Document text:

Only stockholders of record as of the close of business on December
12, 2022 (the “Record Date”) are entitled to receive notice of,
attend and vote at the virtual Special Meeting of Stockholders. You
may attend the Meeting by visiting
https://www.virtualshareholdermeeting.com/ISUN2023SM, where you
will be able to listen to the Meeting live, have an opportunity to
submit questions, and vote your shares of Common Stock if you held
such shares as of the close of business on the Record Date. As of
the Record Date, there were 14,712,701 shares of the Company’s
Common Stock outstanding and entitled to vote.
Counting
Votes
Consistent
with state law and our bylaws, the presence, virtually or by proxy,
of at least a majority of the shares entitled to vote at the
Meeting will constitute a quorum for purposes of voting on a
particular matter at the Meeting. Once a share is represented for
any purpose at the Meeting, it is deemed present for quorum
purposes for the remainder of the Meeting and any adjournment
thereof unless a new record date is set for the adjournment. Shares
held of record by stockholders or their nominees who do not vote by
proxy or attend the Meeting virtually will not be considered
present or represented and will not be counted in determining the
presence of a quorum. Signed proxies that withhold authority or
reflect abstentions and “broker non-votes” will be counted for
purposes of determining whether a quorum is present. “Broker
non-votes” are proxies received from banks, brokerage firms or
other nominees/agents holding shares on behalf of their clients who
have not been given specific voting instructions from their clients
with respect to matters being voted on.
Pursuant
to our Third Amended and Restated Certificate of Incorporation the
vote of: (i) a majority of the voting power of the shares of iSun
Common Stock, present or represented by proxy at the iSun Special
Meeting, is required to approve the Convertible Note Proposal and
the Adjournment Proposal. The only capital stock of the Company
currently outstanding is Common Stock.
We
strongly encourage you to provide instructions to your bank,
brokerage firm, or other nominee/agent by voting your proxy. This
action ensures that your shares will be voted in accordance with
your wishes at the Meeting.
Attending
the Meeting
You
or your authorized proxy may attend the Meeting if you were a
registered or beneficial stockholder of iSun Common Stock as of the
Record Date.
To
participate in the Meeting, visit
https://www.virtualshareholdermeeting.com/ISUN2023SM and enter the
16-digit control number included on your Proxy Card. The virtual
Meeting allows stockholders to submit questions during the Meeting
in the question box provided at
https://www.virtualshareholdermeeting.com/ISUN2023SM. We will
respond to as many properly submitted questions during the relevant
portion of the Meeting agenda as time allows.

Complete the following:
• A. According to the proxy text, how many shares of the Company's Common Stock were outstanding and entitled to vote as of the Record Date?
• B. Restate word for word the portion of the proxy text that begins with the words containing "Only stockholders of" and ends with "entitled to vote.".
The collection entries aren't needed for this work.

Collection entries:
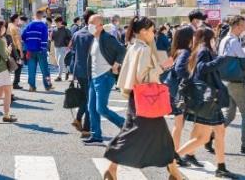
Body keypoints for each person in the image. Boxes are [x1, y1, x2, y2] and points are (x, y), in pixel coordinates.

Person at [102, 16, 183, 180]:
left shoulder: (134, 46)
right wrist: (163, 66)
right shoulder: (144, 49)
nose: (154, 33)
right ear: (144, 31)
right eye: (152, 30)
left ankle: (174, 172)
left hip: (137, 96)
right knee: (140, 134)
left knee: (139, 132)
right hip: (147, 99)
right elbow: (143, 76)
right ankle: (174, 172)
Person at [174, 27, 237, 178]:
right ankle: (173, 157)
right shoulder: (203, 50)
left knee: (218, 132)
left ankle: (221, 167)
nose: (215, 40)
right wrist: (221, 60)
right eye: (213, 37)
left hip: (209, 99)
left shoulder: (200, 50)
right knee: (203, 137)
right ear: (209, 38)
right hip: (209, 99)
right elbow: (202, 69)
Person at [83, 14, 126, 145]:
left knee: (101, 108)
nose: (89, 25)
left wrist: (116, 64)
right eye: (89, 23)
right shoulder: (94, 38)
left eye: (92, 23)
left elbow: (122, 50)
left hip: (105, 76)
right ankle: (96, 136)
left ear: (100, 25)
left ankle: (125, 125)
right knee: (91, 108)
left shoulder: (107, 38)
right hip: (94, 77)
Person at [218, 15, 245, 154]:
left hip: (225, 80)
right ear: (235, 26)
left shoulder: (223, 40)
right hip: (235, 81)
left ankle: (210, 135)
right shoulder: (234, 41)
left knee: (230, 114)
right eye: (243, 26)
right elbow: (243, 59)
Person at [167, 25, 194, 151]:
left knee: (179, 125)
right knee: (178, 125)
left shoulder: (177, 50)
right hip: (178, 93)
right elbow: (179, 69)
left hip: (174, 91)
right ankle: (174, 154)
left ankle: (176, 152)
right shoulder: (185, 52)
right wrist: (190, 77)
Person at [69, 13, 95, 138]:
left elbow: (72, 51)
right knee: (91, 100)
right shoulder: (94, 35)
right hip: (92, 70)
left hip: (78, 70)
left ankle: (78, 119)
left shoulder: (76, 34)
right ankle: (86, 128)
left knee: (86, 97)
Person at [22, 10, 52, 91]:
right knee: (45, 69)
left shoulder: (29, 25)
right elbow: (44, 39)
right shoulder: (43, 26)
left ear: (35, 16)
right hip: (41, 50)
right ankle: (48, 85)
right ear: (42, 16)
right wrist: (43, 48)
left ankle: (32, 86)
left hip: (30, 50)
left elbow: (23, 36)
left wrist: (29, 43)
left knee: (31, 69)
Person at [8, 14, 24, 89]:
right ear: (15, 19)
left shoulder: (8, 26)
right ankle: (15, 83)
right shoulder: (15, 28)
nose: (19, 20)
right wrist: (21, 52)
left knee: (7, 66)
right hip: (15, 49)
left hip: (8, 48)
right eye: (18, 18)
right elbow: (18, 41)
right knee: (19, 65)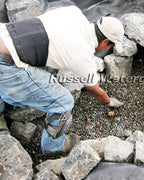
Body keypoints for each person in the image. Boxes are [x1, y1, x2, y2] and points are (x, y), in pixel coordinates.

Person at [0, 5, 124, 154]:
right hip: (7, 66)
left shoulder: (73, 12)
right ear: (105, 43)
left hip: (4, 34)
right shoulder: (84, 56)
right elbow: (94, 90)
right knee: (64, 102)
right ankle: (54, 146)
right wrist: (108, 101)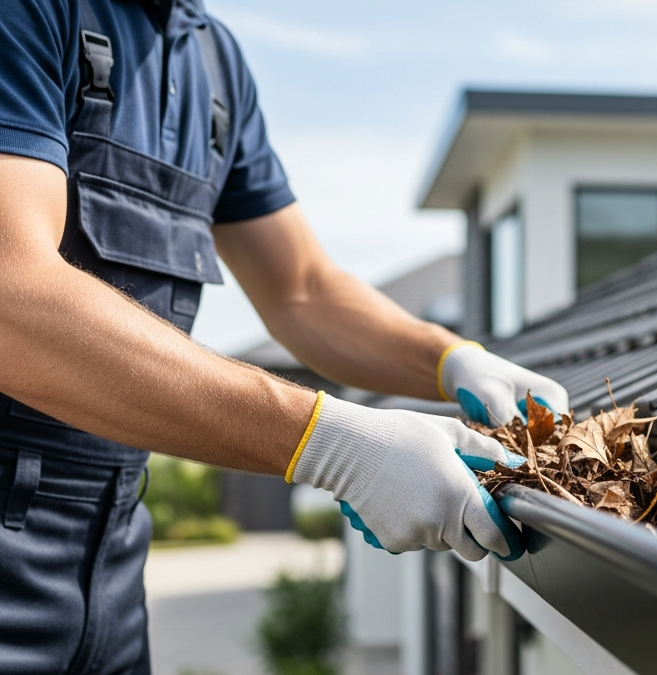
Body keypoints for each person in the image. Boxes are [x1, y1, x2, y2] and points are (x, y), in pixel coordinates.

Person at [0, 0, 569, 672]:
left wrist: (452, 360)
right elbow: (14, 297)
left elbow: (303, 288)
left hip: (115, 549)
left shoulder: (216, 64)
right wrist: (331, 443)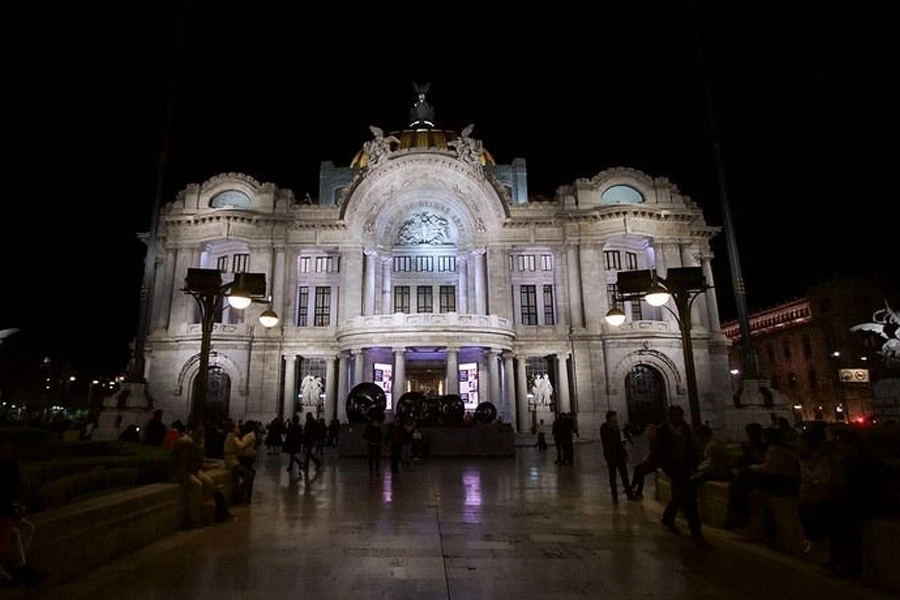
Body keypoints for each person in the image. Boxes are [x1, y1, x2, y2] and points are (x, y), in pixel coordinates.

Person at [656, 406, 704, 544]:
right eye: (675, 416)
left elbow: (692, 447)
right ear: (669, 416)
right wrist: (666, 468)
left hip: (686, 468)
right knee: (684, 498)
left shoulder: (685, 427)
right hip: (674, 469)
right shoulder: (662, 430)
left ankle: (694, 530)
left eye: (680, 415)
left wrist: (694, 465)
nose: (678, 418)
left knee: (685, 498)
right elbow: (659, 452)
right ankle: (694, 531)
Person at [0, 442, 43, 588]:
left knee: (27, 527)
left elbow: (11, 493)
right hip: (3, 516)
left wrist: (16, 507)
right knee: (14, 533)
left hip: (6, 512)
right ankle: (20, 567)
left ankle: (19, 564)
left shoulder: (10, 468)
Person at [170, 422, 219, 528]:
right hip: (183, 472)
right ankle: (194, 518)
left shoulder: (196, 442)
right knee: (197, 485)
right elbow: (183, 463)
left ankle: (203, 510)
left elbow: (198, 460)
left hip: (193, 470)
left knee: (209, 483)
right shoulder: (185, 442)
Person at [600, 410, 635, 503]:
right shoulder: (612, 427)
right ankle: (626, 494)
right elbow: (616, 441)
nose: (616, 418)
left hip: (611, 454)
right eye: (615, 416)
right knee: (620, 475)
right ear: (611, 417)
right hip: (615, 454)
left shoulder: (606, 427)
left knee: (617, 475)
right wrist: (624, 452)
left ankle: (618, 495)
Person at [223, 420, 255, 504]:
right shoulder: (233, 437)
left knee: (249, 474)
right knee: (249, 475)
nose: (239, 428)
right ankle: (237, 494)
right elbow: (241, 447)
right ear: (233, 429)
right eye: (237, 427)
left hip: (231, 460)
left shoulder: (230, 437)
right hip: (232, 462)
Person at [630, 423, 659, 499]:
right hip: (653, 461)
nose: (646, 433)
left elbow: (655, 455)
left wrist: (647, 460)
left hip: (657, 462)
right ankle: (635, 488)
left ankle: (637, 491)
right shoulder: (651, 441)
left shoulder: (655, 441)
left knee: (640, 470)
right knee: (638, 468)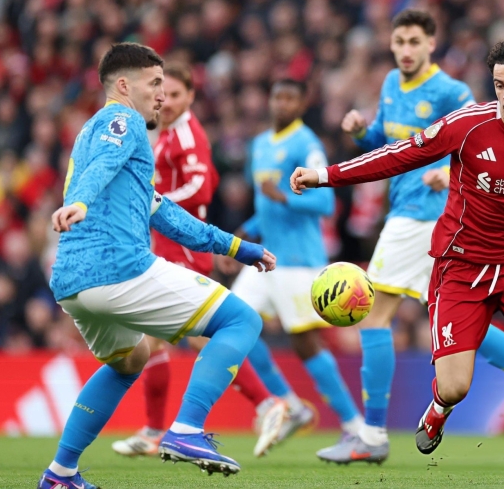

Solution list:
• A. 14,712,701 shares.

• B.
Only stockholders of record as of the close of business on December
12, 2022 (the “Record Date”) are entitled to receive notice of,
attend and vote at the virtual Special Meeting of Stockholders. You
may attend the Meeting by visiting
https://www.virtualshareholdermeeting.com/ISUN2023SM, where you
will be able to listen to the Meeting live, have an opportunity to
submit questions, and vote your shares of Common Stock if you held
such shares as of the close of business on the Record Date. As of
the Record Date, there were 14,712,701 shares of the Company’s
Common Stock outstanding and entitled to vote.